Ketika malam tiba, Penny sabar menunggu Haines dengan Butler Jen.

"Nona Penny, mengapa Anda tidak tinggal di dalam saja dan saya yang akan menunggu Sir Haines?" tawar Butler Jen dengan sikap lembut. "Makan malam akan segera disajikan, lagipula. Dan angin malam masih sedikit dingin."

Penny memberinya senyum cerah. "Tidak apa-apa, Butler Jen. Paman Haines bilang dia akan pulang awal hari ini."

Butler Jen hanya bisa tersenyum tanpa daya. Dia tidak lagi berargumen, tapi tetap saja, dia membalut syal besar di bahu Penny.

"Tetap lebih baik jika kita pastikan Anda tidak akan kedinginan," kata si Pelayan dengan baik dan Penny terharu.

Butler Jen sering sibuk dengan rumah tangga, tapi setiap kali dia melihatnya, dia selalu siap merawatnya. Dia bahkan akan memastikan camilannya sudah siap tepat waktu.

"Terima kasih, Butler Jen." Penny mengangguk, lalu matanya berbinar saat melihat mobil Mercedez perak mendekat.

Telinganya terangkat, memperhatikan mobil itu berhenti, dan keluar dari dalamnya adalah Haines. Namun, Charles juga keluar dari sisi lain mobil.

Ketika Charles melihat Penny menunggu, hatinya merasa hangat. Ini adalah kali pertama dia meninggalkan rumah sejak Penny kembali ke rumah mereka.

"Penny, apakah kamu menungguku?!" Charles berlari ke arahnya dengan mata yang penuh antisipasi. "Maaf aku harus menyelesaikan beberapa hal di perusahaan. Aku tidak tahu kamu akan datang mencariku!"

Butler Jen menundukkan matanya, mengetahui Penny bahkan tidak tahu dia perg! Dia menunggu laptopnya!

Penny melihat ke arah Butler Jen dengan canggung lalu ke ayahnya. Melihat dia tampak sangat bahagia, dia tidak tega merusaknya.

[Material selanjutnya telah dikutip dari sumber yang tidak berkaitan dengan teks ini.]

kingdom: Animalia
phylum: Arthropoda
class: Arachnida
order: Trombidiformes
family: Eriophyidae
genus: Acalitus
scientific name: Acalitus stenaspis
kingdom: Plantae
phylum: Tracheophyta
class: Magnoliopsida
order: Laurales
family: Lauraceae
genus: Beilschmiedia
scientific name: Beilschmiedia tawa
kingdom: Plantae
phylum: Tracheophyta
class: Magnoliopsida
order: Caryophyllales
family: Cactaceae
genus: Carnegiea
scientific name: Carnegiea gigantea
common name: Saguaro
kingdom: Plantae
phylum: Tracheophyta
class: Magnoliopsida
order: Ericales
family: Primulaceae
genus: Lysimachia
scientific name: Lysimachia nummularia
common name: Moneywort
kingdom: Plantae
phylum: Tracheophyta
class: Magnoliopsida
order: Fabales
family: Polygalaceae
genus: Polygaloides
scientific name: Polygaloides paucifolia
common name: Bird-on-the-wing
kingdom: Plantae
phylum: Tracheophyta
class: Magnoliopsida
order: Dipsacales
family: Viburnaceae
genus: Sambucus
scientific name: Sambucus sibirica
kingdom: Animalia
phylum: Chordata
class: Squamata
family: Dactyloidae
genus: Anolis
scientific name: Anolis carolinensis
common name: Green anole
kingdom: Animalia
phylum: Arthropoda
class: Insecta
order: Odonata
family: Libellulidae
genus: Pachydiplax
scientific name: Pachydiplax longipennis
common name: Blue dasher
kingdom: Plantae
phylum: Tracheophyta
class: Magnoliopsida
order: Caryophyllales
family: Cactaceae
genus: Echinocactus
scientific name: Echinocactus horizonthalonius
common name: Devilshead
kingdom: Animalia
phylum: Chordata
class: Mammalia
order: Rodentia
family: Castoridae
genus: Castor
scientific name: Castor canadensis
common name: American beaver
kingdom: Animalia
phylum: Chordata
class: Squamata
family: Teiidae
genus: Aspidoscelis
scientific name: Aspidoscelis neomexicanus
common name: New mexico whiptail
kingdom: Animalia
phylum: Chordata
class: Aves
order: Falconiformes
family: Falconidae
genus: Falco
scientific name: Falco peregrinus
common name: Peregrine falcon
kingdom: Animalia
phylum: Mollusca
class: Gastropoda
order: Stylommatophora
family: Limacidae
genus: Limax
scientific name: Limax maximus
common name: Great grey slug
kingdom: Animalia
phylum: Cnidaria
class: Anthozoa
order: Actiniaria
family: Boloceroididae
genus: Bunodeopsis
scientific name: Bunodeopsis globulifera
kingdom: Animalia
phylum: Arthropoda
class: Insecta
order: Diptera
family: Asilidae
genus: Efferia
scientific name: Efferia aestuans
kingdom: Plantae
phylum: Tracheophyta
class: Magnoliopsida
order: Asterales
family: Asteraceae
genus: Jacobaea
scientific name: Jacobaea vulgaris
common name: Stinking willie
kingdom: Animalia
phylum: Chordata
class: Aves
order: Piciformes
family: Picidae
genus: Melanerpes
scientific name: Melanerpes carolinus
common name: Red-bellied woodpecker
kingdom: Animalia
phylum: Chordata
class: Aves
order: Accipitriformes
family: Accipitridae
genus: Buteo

"Hehe." Dia memaksakan senyum, tidak menyangkal tapi juga tidak melaburinya dengan kebohongan.

"Betapa baiknya putriku." Charles mengacak-acak rambutnya dan memindahkan pandangan kembali ke Haines. "Kita bicara nanti, Haines."

Haines mengangguk tapi memberi Penny pandangan berarti. Yang terakhir melirik kantong kertas di tangannya, dan dia tahu laptop yang dia beli dalam kondisi bagus.